WHAT IS BEING ASKED —
Please copy, word for word, the line that contains "Name | Type | Notes" and every line after it through the end of the records, and nothing more.
▶
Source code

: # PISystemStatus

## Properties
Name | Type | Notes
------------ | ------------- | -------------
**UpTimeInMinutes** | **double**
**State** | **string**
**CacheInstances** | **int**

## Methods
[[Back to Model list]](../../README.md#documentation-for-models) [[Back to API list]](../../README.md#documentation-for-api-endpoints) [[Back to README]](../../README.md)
◀
PROBLEM SOLUTION —
Name | Type | Notes
------------ | ------------- | -------------
**UpTimeInMinutes** | **double**
**State** | **string**
**CacheInstances** | **int**

## Methods
[[Back to Model list]](../../README.md#documentation-for-models) [[Back to API list]](../../README.md#documentation-for-api-endpoints) [[Back to README]](../../README.md)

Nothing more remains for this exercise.